HBCUs in a lot of ways parrot what PWIs do. Our models at HBCUs are rarely African American centered. While the student body may be predominantly African American, the agenda and the mission objectives are rarely so focused on the empowerment of African America’s social, economic, and intellectual interests. Deion Sanders at Jackson State, to no fault of his own, has renewed a falsehood that many HBCU alumni believe – if the football talent that went to PWIs came “home” to HBCUs, then the financial windfall would be the answer to our prayers. HBCU alumni ignore all of the realities of things like boosters’ wealth, affluent and large alumni bases (Penn State University has approximately 700,000 living alumni) that attract multimillion dollar sponsorships, businesses owned by alumni who provide all types of indirect monies into these programs, and lastly the anti-Blackness that many PWI programs and their leadership operate with treating Black athletes as nothing more than a commodity to be used and thrown away like an orange for their Sunday morning breakfast. The SWAC/MEAC spent $213 million in expenses as of 2019-2020 on their athletic programs, while only generating $52 million in revenue (without counting student subsidies). It is safe to say that the bulk of that money goes to football – just like every other college and university. Perhaps we think that more players going to the NFL and getting drafted will result in more large donations to our institutions. Historically, athletes have never been the major donors to any college or university. The largest donors to colleges and universities have been, continue to be, and will be those who have founded, own, or have some sort of business wealth. Phil Knight, the owner of Nike, in 2021 was the second largest donor to a college and university (an anonymous donor was number one), donating $500 million to the University of Oregon. Knight and his wife have donated over $1 billion in total to the university over the years. An amount greater than any HBCU endowment. So instead of chasing a bridge to nowhere, what could HBCUs be doing with more of their athletic budgets?

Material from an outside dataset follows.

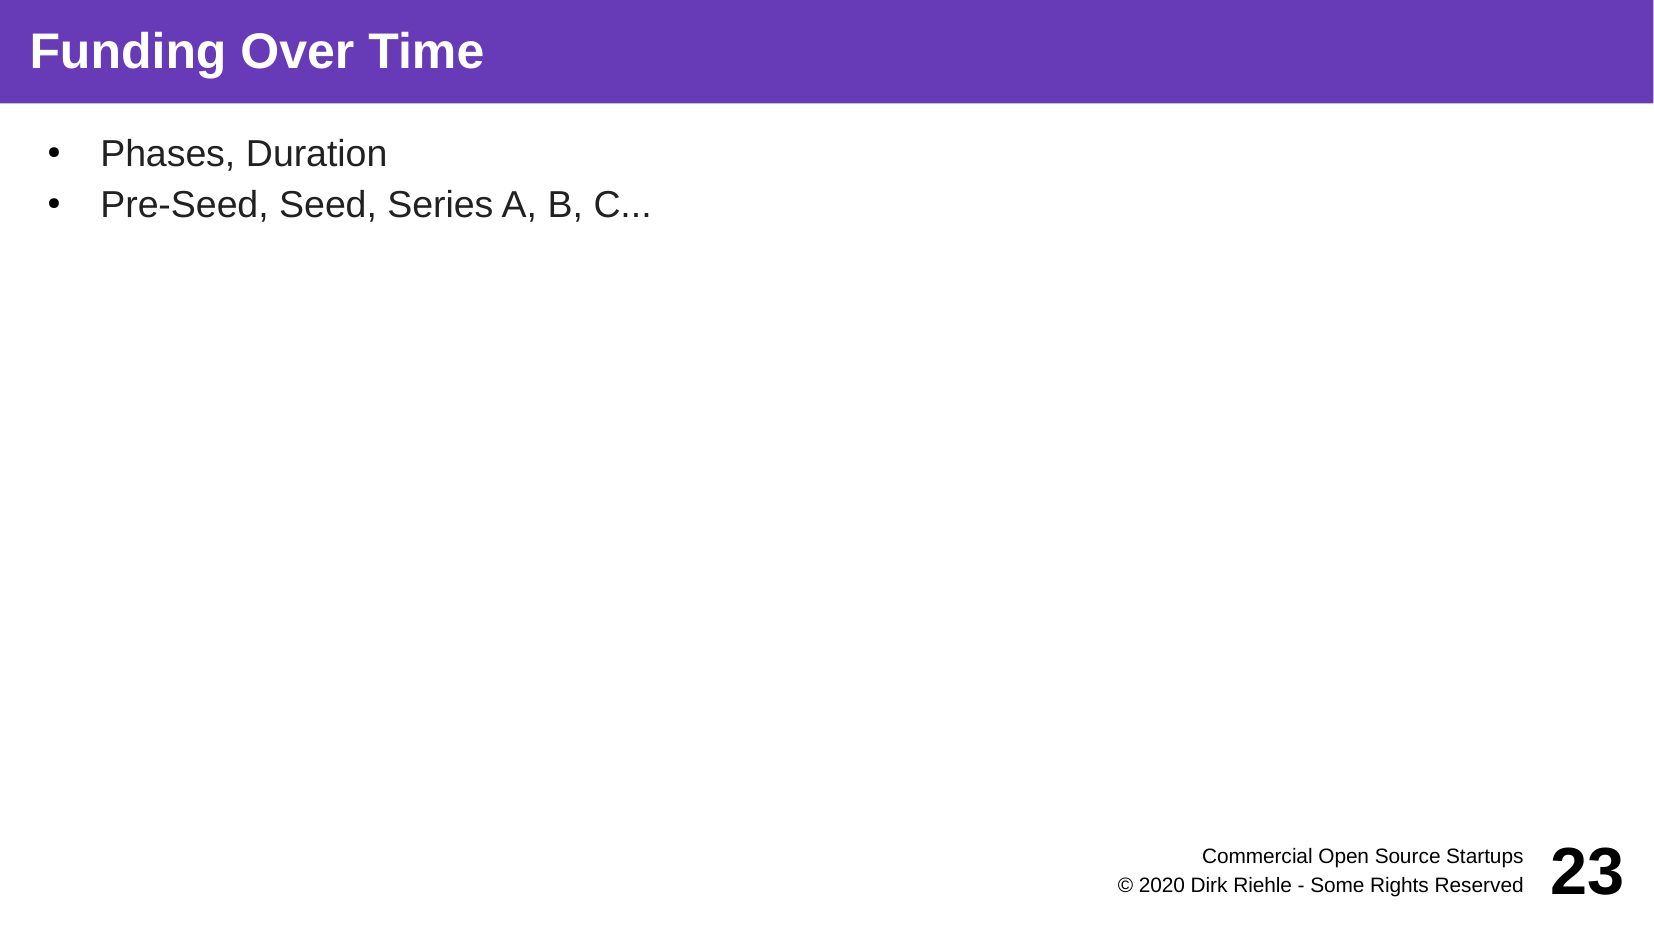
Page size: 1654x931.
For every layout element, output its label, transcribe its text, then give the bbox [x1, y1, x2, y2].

title Funding Over Time [0, 0, 1654, 104]
list Phases, Duration Pre-Seed, Seed, Series A, B, C... [29, 132, 1625, 813]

HBCUs could be redeploying a consequential amount of that $200 million into programs that would significantly impact the K-12 pipeline for which many African American boys treacherously traverse as mentioned. It would even help to support the number of African American young men they have on their campus where there is also a major enrollment and graduation gender gap. Ensuring that increasing the graduation rate among existing HBCU men would be highly prudent. Many HBCUs have a significant case for starting and founding their own K-12 school system, which would increase the pipeline of African American students into their institutions and would especially allow for African American boys to be seen as something to be cultivated intellectually instead of just physically. The notion that we could do something more impactful for African America rather than give it more of something that we do not need and is ultimately detrimental to our community development seems to be a comfort zone that we are unwilling to breach or even have a rational conversation about. The brain damage to African American boys who then suffer from notable academic achievement has had acute consequences on family formation in our community because African American women are in mass unable to find intellectually and economically equitable partners in African American men who once the cold water of their pro athlete dream is doused wander in a proverbial desert. Along with a community that desperately needs more Black boys to become doctors, teachers, entrepreneurs, and ultimately men who are capable both physically and mentally available. All things it is arguably we are complicit in taking away from them. So if HBCUs are truly to be institutions for African America’s empowerment, then we must – absolutely must – do everything we can do to save African American boys, even from ourselves.